Better AuthのEmail OTP + DrizzleでメールOTP認証

Better Authを利用したサービスでGoogleログイン後に Email OTP（6桁のワンタイムパスワード）でメールアドレスの所有確認を挟みたいな〜という場面があり、 Better Auth の emailOTP プラグインと Drizzle Adapter を組み合わせて、OAuth ログイン後のメール認証を実装を楽できたのでメモとして残す。

昨今色々なサービスで使われているEmail OTP。OTP の生成・ハッシュ化・保存・検証・有効期限管理を自前で実装するのは結構面倒です(?)

developer.mozilla.org

Drizzle Adapter の schema mapping

Better Auth は内部で user, session, account, verification の4テーブルを使うが、Drizzle Adapter では自分で定義したスキーマをそのまま渡す形になる。

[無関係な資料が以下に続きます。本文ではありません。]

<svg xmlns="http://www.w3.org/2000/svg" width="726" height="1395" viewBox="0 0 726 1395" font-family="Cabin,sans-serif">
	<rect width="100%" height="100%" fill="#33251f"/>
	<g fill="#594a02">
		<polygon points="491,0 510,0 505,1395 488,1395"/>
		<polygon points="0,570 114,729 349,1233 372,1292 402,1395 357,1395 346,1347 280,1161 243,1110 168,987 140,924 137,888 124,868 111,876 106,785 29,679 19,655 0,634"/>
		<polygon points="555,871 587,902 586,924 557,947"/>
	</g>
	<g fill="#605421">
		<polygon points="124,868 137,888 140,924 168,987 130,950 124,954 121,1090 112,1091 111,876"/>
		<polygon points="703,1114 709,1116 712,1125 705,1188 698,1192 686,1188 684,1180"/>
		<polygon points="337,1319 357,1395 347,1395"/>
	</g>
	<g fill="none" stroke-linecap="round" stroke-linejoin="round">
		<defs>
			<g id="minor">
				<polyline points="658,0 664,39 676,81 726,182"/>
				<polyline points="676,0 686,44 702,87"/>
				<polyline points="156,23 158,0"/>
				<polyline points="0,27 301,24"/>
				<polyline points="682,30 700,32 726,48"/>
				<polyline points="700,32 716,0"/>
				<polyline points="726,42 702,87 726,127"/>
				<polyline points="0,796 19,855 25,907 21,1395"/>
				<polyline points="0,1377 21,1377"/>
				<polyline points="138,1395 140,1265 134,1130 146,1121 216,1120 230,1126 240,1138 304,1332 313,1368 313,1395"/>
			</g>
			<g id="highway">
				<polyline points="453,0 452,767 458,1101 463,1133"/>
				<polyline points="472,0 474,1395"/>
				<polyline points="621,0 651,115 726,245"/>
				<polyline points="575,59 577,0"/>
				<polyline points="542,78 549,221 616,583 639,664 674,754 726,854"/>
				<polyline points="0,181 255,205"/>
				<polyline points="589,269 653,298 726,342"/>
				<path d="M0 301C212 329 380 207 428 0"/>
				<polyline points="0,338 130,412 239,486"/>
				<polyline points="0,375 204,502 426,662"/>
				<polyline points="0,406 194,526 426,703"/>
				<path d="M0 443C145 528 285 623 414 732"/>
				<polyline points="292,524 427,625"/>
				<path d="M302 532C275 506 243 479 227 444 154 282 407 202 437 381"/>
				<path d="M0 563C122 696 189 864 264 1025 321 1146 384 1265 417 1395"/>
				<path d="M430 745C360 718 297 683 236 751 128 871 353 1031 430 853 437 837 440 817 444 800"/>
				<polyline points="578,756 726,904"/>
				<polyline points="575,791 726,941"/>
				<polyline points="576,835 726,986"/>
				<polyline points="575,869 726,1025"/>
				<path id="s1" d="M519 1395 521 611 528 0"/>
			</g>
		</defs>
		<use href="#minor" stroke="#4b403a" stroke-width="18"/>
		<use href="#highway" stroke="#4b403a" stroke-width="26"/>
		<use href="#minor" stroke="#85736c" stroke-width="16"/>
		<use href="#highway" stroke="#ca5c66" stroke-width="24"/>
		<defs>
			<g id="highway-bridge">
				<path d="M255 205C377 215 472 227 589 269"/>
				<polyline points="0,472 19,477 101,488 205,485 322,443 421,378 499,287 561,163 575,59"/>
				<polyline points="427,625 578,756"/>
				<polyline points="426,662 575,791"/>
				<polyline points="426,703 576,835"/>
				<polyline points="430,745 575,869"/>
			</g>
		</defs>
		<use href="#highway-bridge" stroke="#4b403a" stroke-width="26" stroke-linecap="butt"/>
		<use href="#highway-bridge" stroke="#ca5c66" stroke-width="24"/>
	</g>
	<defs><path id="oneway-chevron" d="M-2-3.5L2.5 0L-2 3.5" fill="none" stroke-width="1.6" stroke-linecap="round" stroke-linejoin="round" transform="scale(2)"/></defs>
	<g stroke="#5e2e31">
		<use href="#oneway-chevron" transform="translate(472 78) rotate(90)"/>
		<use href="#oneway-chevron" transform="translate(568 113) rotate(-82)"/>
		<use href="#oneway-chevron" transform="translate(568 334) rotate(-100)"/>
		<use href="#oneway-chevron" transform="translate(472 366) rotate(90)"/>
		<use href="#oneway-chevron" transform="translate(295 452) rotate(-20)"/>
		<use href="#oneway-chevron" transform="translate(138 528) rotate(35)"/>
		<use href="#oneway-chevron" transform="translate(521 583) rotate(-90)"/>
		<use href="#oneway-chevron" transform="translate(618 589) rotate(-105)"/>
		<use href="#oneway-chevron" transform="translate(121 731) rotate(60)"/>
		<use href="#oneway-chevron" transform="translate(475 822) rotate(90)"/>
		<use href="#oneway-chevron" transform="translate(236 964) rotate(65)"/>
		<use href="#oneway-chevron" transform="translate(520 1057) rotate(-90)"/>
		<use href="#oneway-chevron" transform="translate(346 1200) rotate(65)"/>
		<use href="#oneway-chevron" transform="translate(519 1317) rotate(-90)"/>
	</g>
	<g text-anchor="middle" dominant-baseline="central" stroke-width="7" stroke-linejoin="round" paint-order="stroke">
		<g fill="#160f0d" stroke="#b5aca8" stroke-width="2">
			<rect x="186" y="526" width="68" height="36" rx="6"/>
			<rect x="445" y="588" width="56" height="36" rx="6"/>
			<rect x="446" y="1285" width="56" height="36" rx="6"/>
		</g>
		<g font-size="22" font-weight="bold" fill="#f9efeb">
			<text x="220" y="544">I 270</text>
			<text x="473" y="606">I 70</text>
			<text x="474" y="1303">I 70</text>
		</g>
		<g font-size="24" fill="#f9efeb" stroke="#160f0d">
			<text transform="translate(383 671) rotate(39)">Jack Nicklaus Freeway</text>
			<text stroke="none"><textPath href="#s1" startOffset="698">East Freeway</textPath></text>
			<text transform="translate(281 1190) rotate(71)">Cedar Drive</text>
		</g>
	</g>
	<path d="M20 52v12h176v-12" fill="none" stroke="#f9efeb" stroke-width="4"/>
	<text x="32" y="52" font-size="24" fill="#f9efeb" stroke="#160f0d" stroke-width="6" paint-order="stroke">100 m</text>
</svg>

import { betterAuth } from "better-auth";
import { drizzleAdapter } from "better-auth/adapters/drizzle";

export const auth = betterAuth({
  database: drizzleAdapter(db, {
    provider: "mysql",
    schema: {
      user: usersTable,       // 自分の Drizzle テーブル定義
      session: sessionsTable,
      account: accountsTable,
      verification: verificationTable,
    },
  }),
});

これの何がいいかというと、Better Auth が期待するカラムさえ含んでいれば、独自カラムを自由に足せる。例えば user テーブルにアプリ固有の registrationStatus を追加して、メール認証前後でステータスを切り替えるような使い方ができる。

const usersTable = mysqlTable("user", {
  id: varchar("id", { length: 36 }).primaryKey(),
  name: varchar("name", { length: 255 }).notNull(),
  email: varchar("email", { length: 255 }).notNull().unique(),
  emailVerified: boolean("email_verified").default(false).notNull(), // Better Auth が管理
  // ↓ アプリ固有のカラムを自由に追加できる
  registrationStatus: mysqlEnum("registration_status", ["pending", "registered"])
    .default("registered").notNull(),
  // ...timestamps
});

verification テーブルには identifier（メールアドレス）、value（OTP ハッシュ）、expiresAt（有効期限）が入る。OTP を平文保存しないのは Better Auth が内部でやってくれている。

emailOTP プラグインの設定

サーバー側の設定は↓だけ。

import { emailOTP } from "better-auth/plugins";

export const auth = betterAuth({
  // ...database, socialProviders etc.
  plugins: [
    emailOTP({
      async sendVerificationOTP({ email, otp, type }) {
        if (type === "email-verification") {
          // ここだけ自分で実装する（Resend, SendGrid, SES etc.）
          await sendEmail({ to: email, subject: "認証コード", body: otp });
        }
      },
      otpLength: 6,
      expiresIn: 10 * 60, // 10 minutes
    }),
  ],
});

sendVerificationOTP コールバックで Better Auth から OTP の平文を受け取り、好きなメール送信サービスに渡すだけ。type には "sign-in" / "email-verification" / "forget-password" が来るので、用途に応じてハンドルすればいい。

github.com

import { createAuthClient } from "better-auth/react";
import { emailOTPClient } from "better-auth/client/plugins";

export const authClient = createAuthClient({
  plugins: [emailOTPClient()],
});

// OTP 送信
await authClient.emailOtp.sendVerificationOtp({ email, type: "email-verification" });
// OTP 検証
await authClient.emailOtp.verifyEmail({ email, otp: code });

databaseHooks

Better Auth には databaseHooks という仕組みがあり、user.create.after などでユーザー作成直後にフック処理を差し込める。OAuth ログイン時に関連テーブルを初期化したり、ステータスを設定したりするのに便利。

ただし databaseHooks の after フックとトランザクションの関係はバージョンによって挙動が異なる。v1.4 系では after フックがトランザクション内で実行される。

github.com

v1.5.0-beta 以降では after フックがトランザクションのコミット後に実行されるよう修正が入っている

github.com

afterフック内で副作用のある処理を行う場合は、使用バージョンのトランザクション挙動を確認しておくのが無難。

まとめ

Better Auth + Drizzle は、スキーマとマイグレーションを Drizzle 側でコントロールしつつ認証機能を載せられるのが良い。emailOTP プラグインは設定が最小限で、OTP のライフサイクル管理を全部任せられる。Hono + Drizzle でも問題なく動いた。